*** MATERIAL FOR THIS TASK Section Begins ***

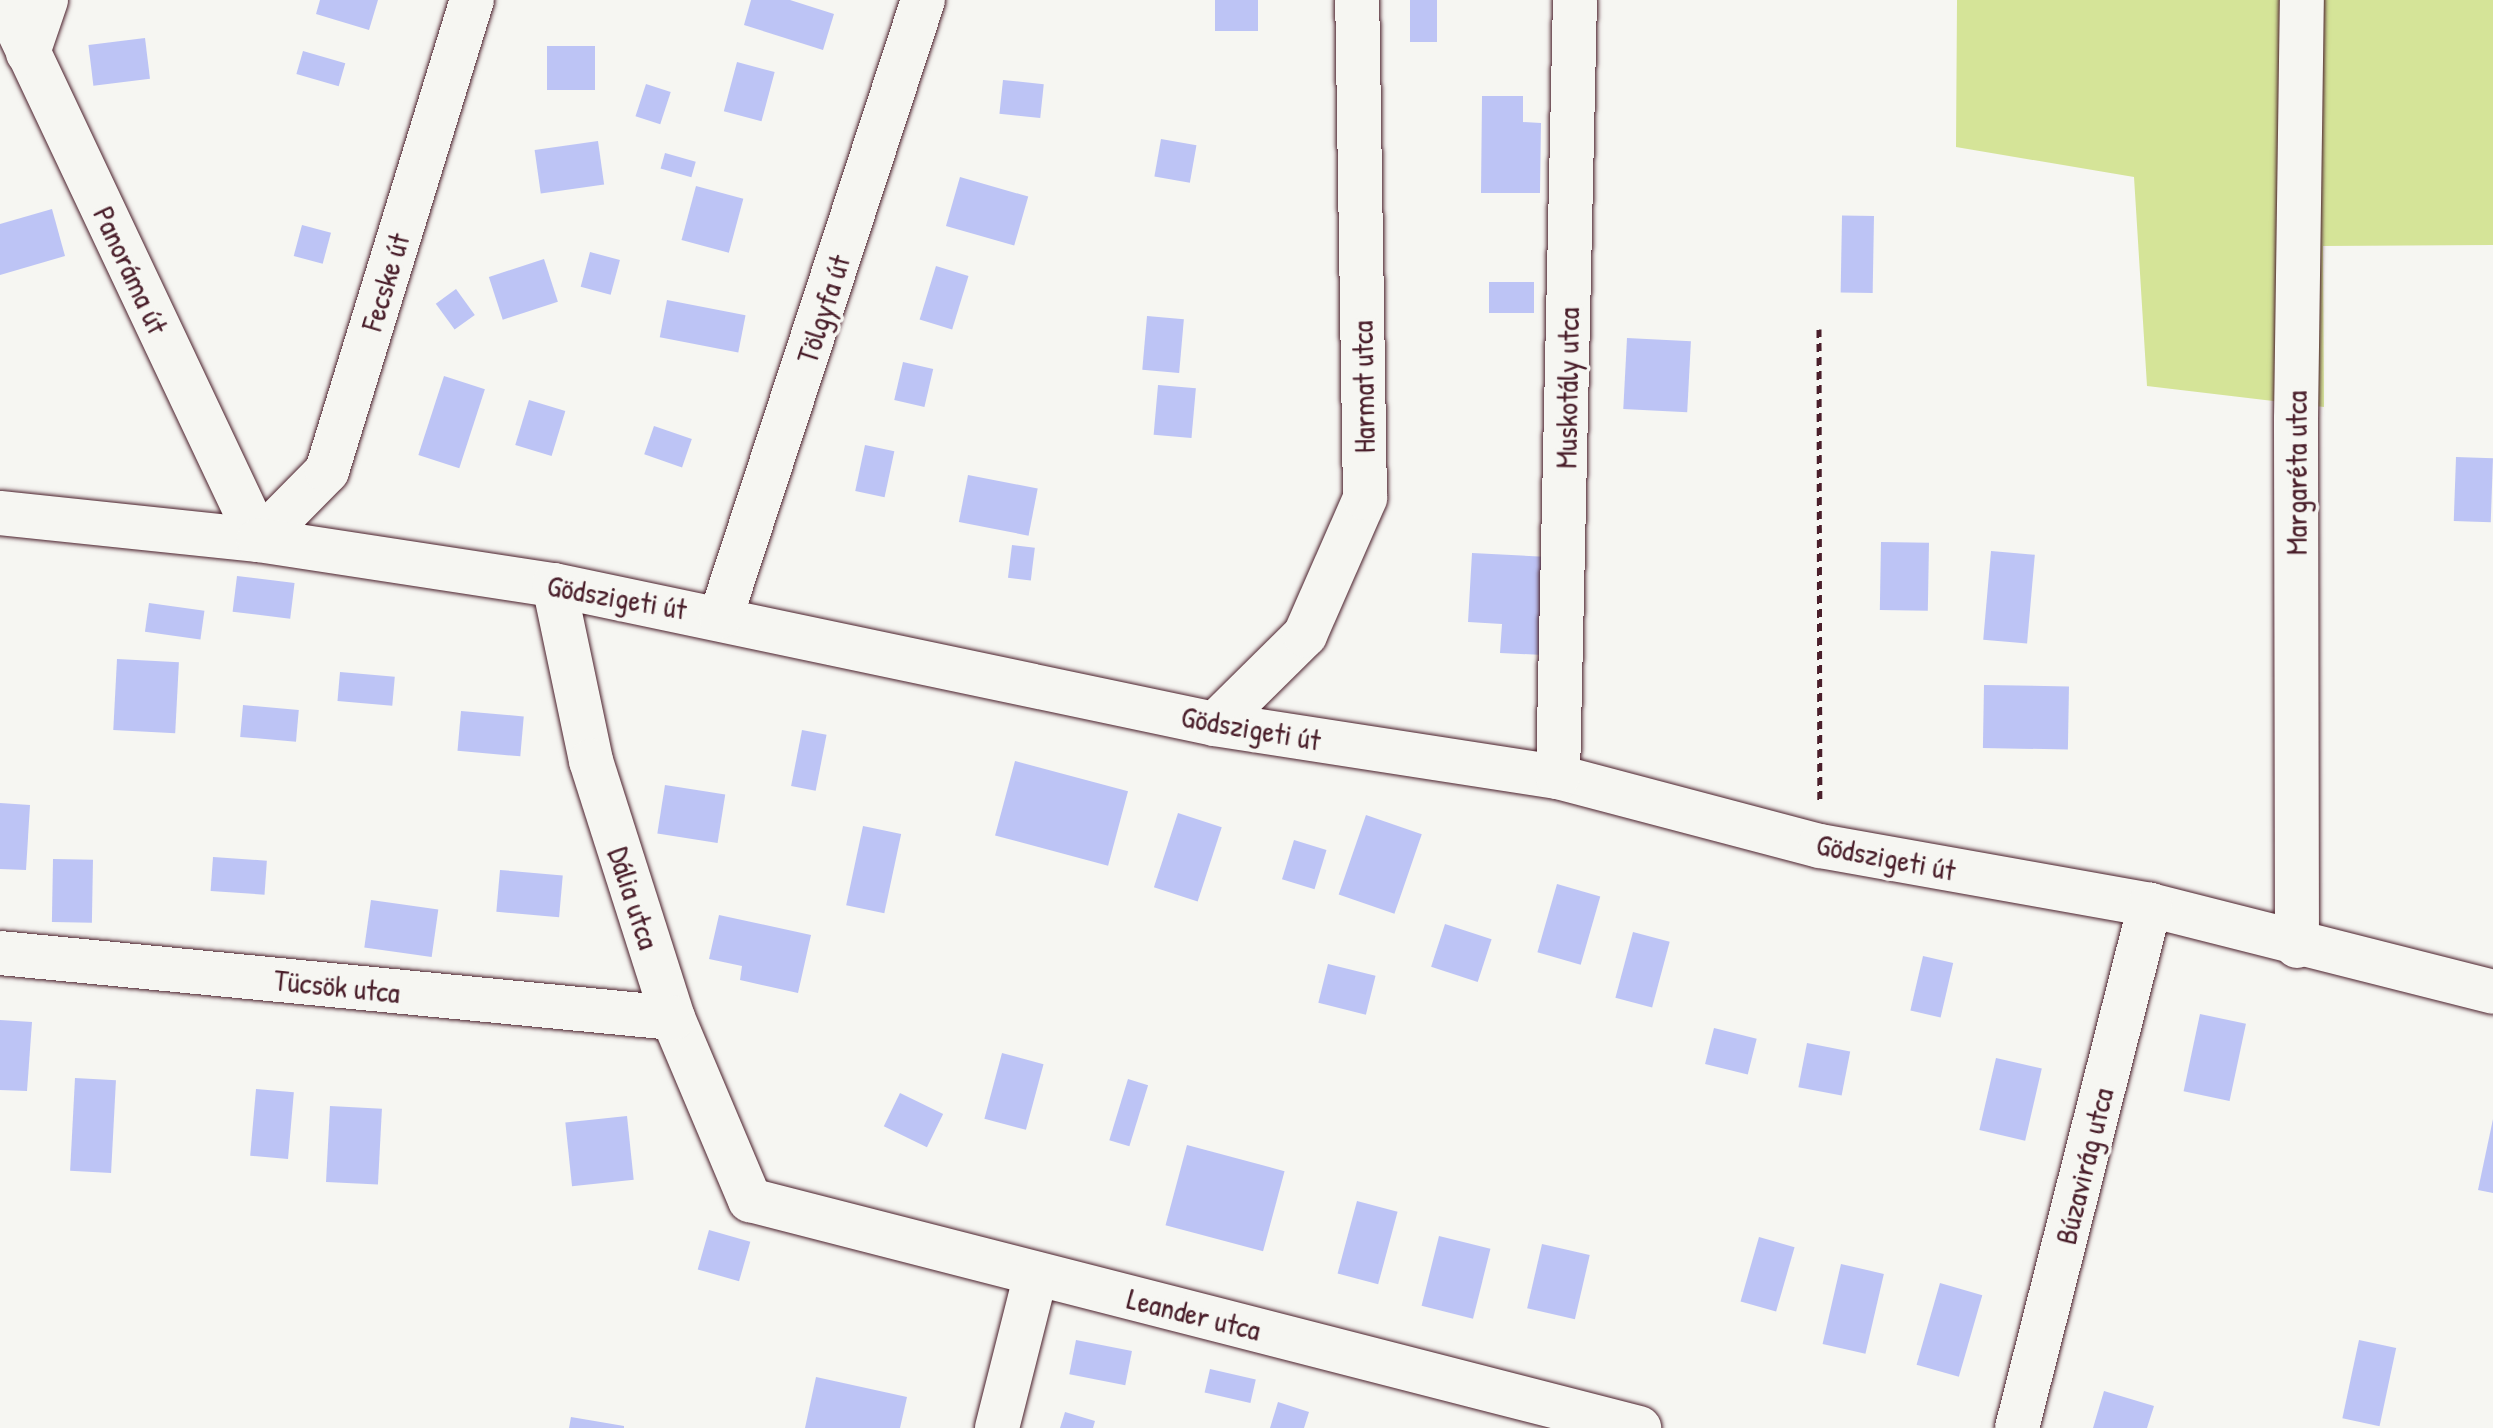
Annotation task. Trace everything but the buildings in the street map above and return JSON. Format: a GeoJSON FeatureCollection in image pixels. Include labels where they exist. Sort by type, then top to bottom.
{"type":"FeatureCollection","features":[{"type":"Feature","properties":{"kind":"street","name":"Panoráma út"},"geometry":{"type":"LineString","coordinates":[[4,0],[259,540]]}},
{"type":"Feature","properties":{"kind":"street"},"geometry":{"type":"LineString","coordinates":[[28,53],[46,0]]}},
{"type":"Feature","properties":{"kind":"street","name":"Fecske út"},"geometry":{"type":"LineString","coordinates":[[259,540],[327,471],[472,0]]}},
{"type":"Feature","properties":{"kind":"street","name":"Tölgyfa út"},"geometry":{"type":"LineString","coordinates":[[721,616],[923,0]]}},
{"type":"Feature","properties":{"kind":"street","name":"Harmat utca"},"geometry":{"type":"LineString","coordinates":[[1215,724],[1305,635],[1365,498],[1357,0]]}},
{"type":"Feature","properties":{"kind":"street","name":"Muskotály utca"},"geometry":{"type":"LineString","coordinates":[[1558,777],[1575,0]]}},
{"type":"Feature","properties":{"kind":"street","name":"Margaréta utca"},"geometry":{"type":"LineString","coordinates":[[2297,946],[2296,419],[2302,0]]}},
{"type":"Feature","properties":{"kind":"street","name":"Gödszigeti út"},"geometry":{"type":"LineString","coordinates":[[0,513],[259,540],[554,585],[721,616],[1215,724],[1558,777],[1820,846],[2150,905],[2297,946],[2493,992]]}},
{"type":"Feature","properties":{"kind":"street","name":"Dália utca"},"geometry":{"type":"LineString","coordinates":[[554,585],[591,761],[673,1018],[750,1200]]}},
{"type":"Feature","properties":{"kind":"street","name":"Búzavirág utca"},"geometry":{"type":"LineString","coordinates":[[2017,1428],[2150,905]]}},
{"type":"Feature","properties":{"kind":"street","name":"Tücsök utca"},"geometry":{"type":"LineString","coordinates":[[0,953],[673,1018]]}},
{"type":"Feature","properties":{"kind":"street","name":"Leander utca"},"geometry":{"type":"LineString","coordinates":[[750,1200],[1639,1428]]}},
{"type":"Feature","properties":{"kind":"street"},"geometry":{"type":"LineString","coordinates":[[997,1428],[1036,1274]]}},
{"type":"Feature","properties":{"kind":"path"},"geometry":{"type":"LineString","coordinates":[[1819,329],[1820,846]]}},
{"type":"Feature","properties":{"kind":"green space"},"geometry":{"type":"Polygon","coordinates":[[[1957,0],[2493,0],[2493,245],[2323,246],[2324,407],[2147,386],[2134,177],[1956,147],[1957,0]]]}}]}
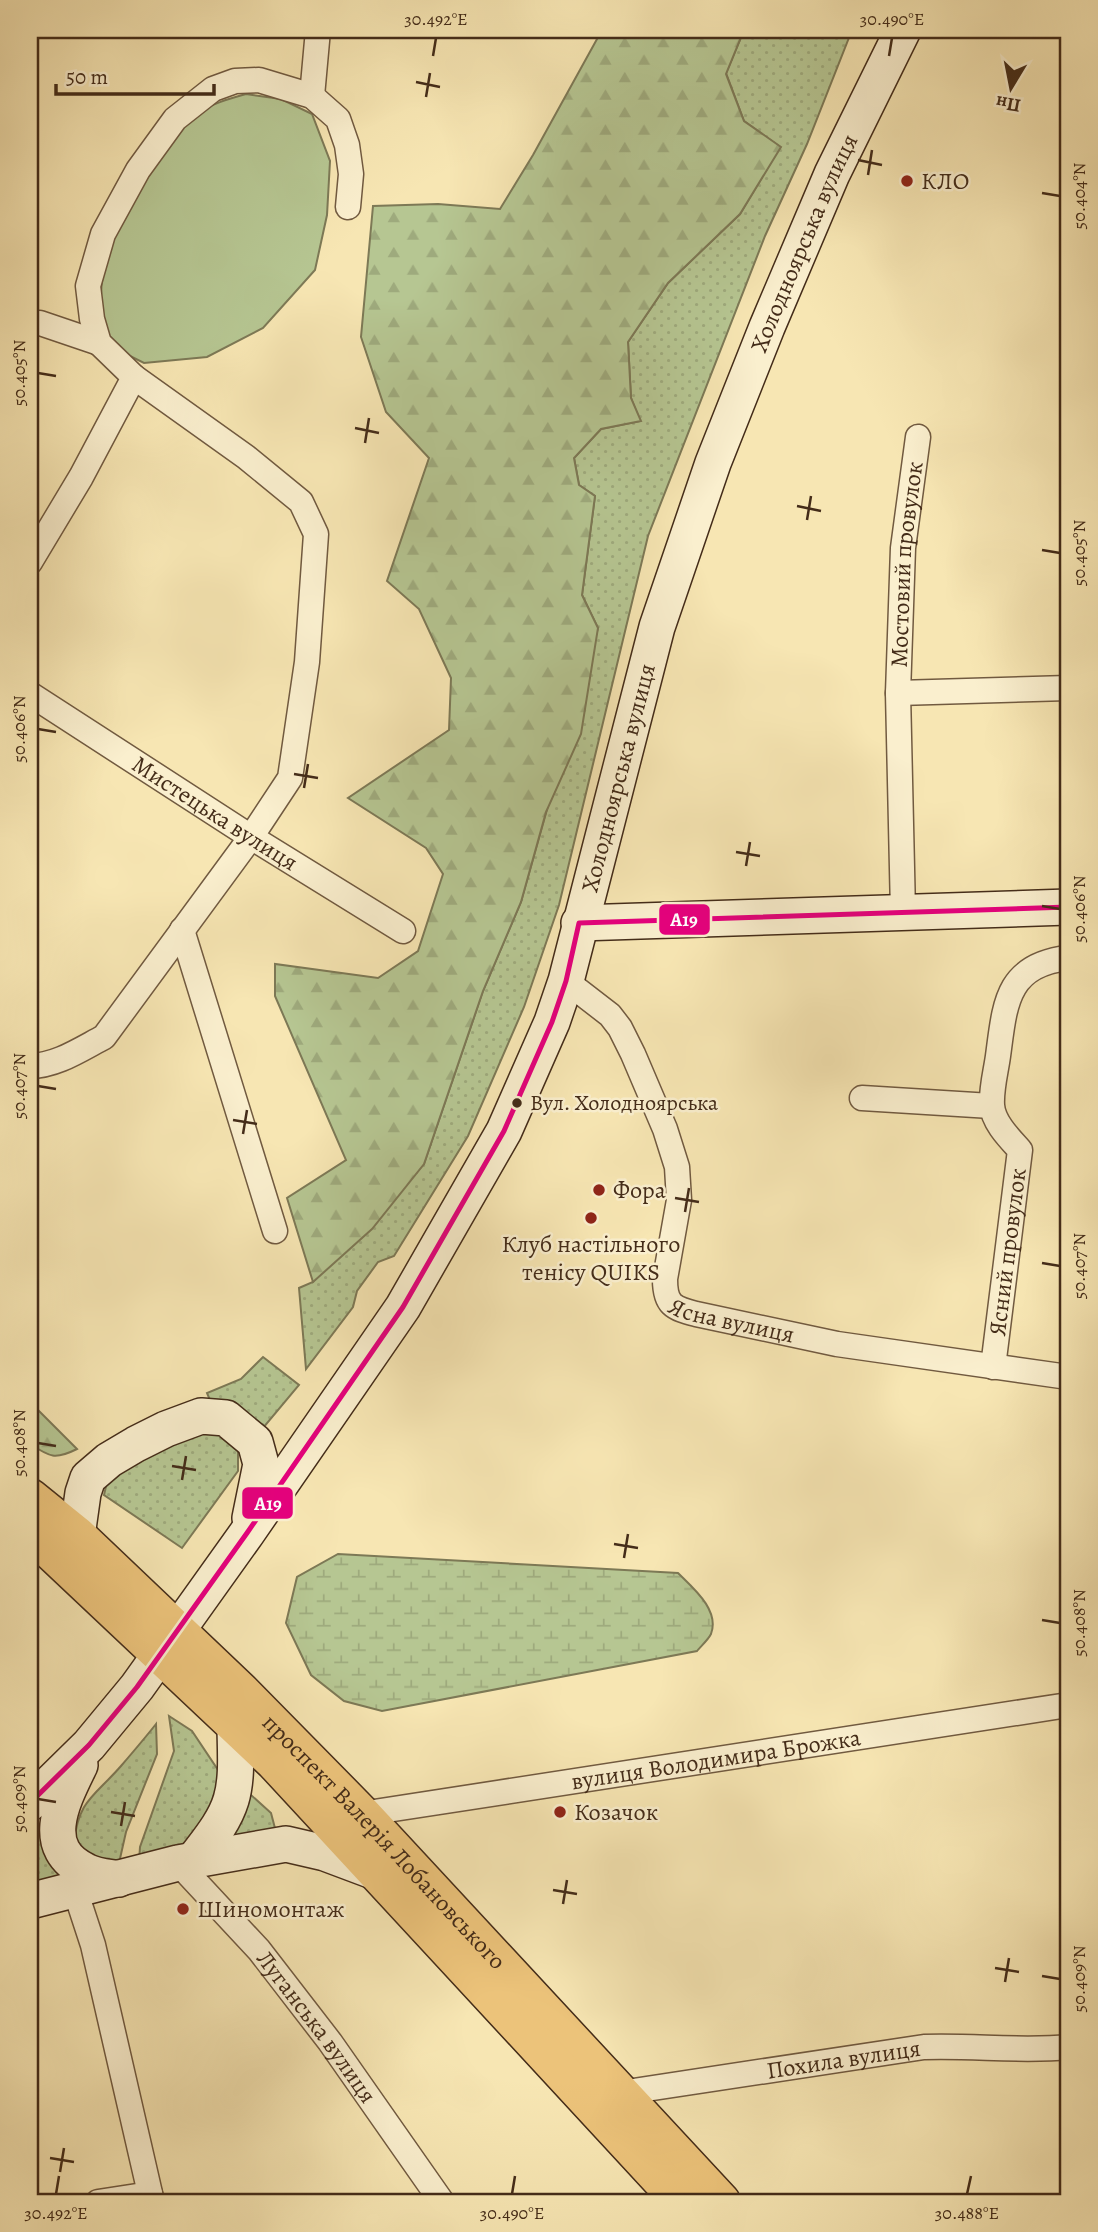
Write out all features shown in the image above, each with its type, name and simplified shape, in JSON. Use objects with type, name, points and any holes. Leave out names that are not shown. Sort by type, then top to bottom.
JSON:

*** MATERIAL FOR THIS TASK Section Ends ***

[AIM OF THE EXERCISE]
Please transcribe each entry exactly and exclude any image it contains.

[TASK SOLUTION]
Annotation task. Trace everything but the buildings in the street map above and return JSON. Format: a GeoJSON FeatureCollection in image pixels. Include labels where they exist. Sort by type, then top to bottom.
{"type":"FeatureCollection","features":[{"type":"Feature","properties":{"kind":"street","name":"Panoráma út"},"geometry":{"type":"LineString","coordinates":[[4,0],[259,540]]}},
{"type":"Feature","properties":{"kind":"street"},"geometry":{"type":"LineString","coordinates":[[28,53],[46,0]]}},
{"type":"Feature","properties":{"kind":"street","name":"Fecske út"},"geometry":{"type":"LineString","coordinates":[[259,540],[327,471],[472,0]]}},
{"type":"Feature","properties":{"kind":"street","name":"Tölgyfa út"},"geometry":{"type":"LineString","coordinates":[[721,616],[923,0]]}},
{"type":"Feature","properties":{"kind":"street","name":"Harmat utca"},"geometry":{"type":"LineString","coordinates":[[1215,724],[1305,635],[1365,498],[1357,0]]}},
{"type":"Feature","properties":{"kind":"street","name":"Muskotály utca"},"geometry":{"type":"LineString","coordinates":[[1558,777],[1575,0]]}},
{"type":"Feature","properties":{"kind":"street","name":"Margaréta utca"},"geometry":{"type":"LineString","coordinates":[[2297,946],[2296,419],[2302,0]]}},
{"type":"Feature","properties":{"kind":"street","name":"Gödszigeti út"},"geometry":{"type":"LineString","coordinates":[[0,513],[259,540],[554,585],[721,616],[1215,724],[1558,777],[1820,846],[2150,905],[2297,946],[2493,992]]}},
{"type":"Feature","properties":{"kind":"street","name":"Dália utca"},"geometry":{"type":"LineString","coordinates":[[554,585],[591,761],[673,1018],[750,1200]]}},
{"type":"Feature","properties":{"kind":"street","name":"Búzavirág utca"},"geometry":{"type":"LineString","coordinates":[[2017,1428],[2150,905]]}},
{"type":"Feature","properties":{"kind":"street","name":"Tücsök utca"},"geometry":{"type":"LineString","coordinates":[[0,953],[673,1018]]}},
{"type":"Feature","properties":{"kind":"street","name":"Leander utca"},"geometry":{"type":"LineString","coordinates":[[750,1200],[1639,1428]]}},
{"type":"Feature","properties":{"kind":"street"},"geometry":{"type":"LineString","coordinates":[[997,1428],[1036,1274]]}},
{"type":"Feature","properties":{"kind":"path"},"geometry":{"type":"LineString","coordinates":[[1819,329],[1820,846]]}},
{"type":"Feature","properties":{"kind":"green space"},"geometry":{"type":"Polygon","coordinates":[[[1957,0],[2493,0],[2493,245],[2323,246],[2324,407],[2147,386],[2134,177],[1956,147],[1957,0]]]}}]}
Write out all features shown in the image above, each with its type, name and simplified shape, in JSON. Use objects with type, name, points and any holes. Leave out names that are not shown. Sort by type, then top to bottom.
JSON:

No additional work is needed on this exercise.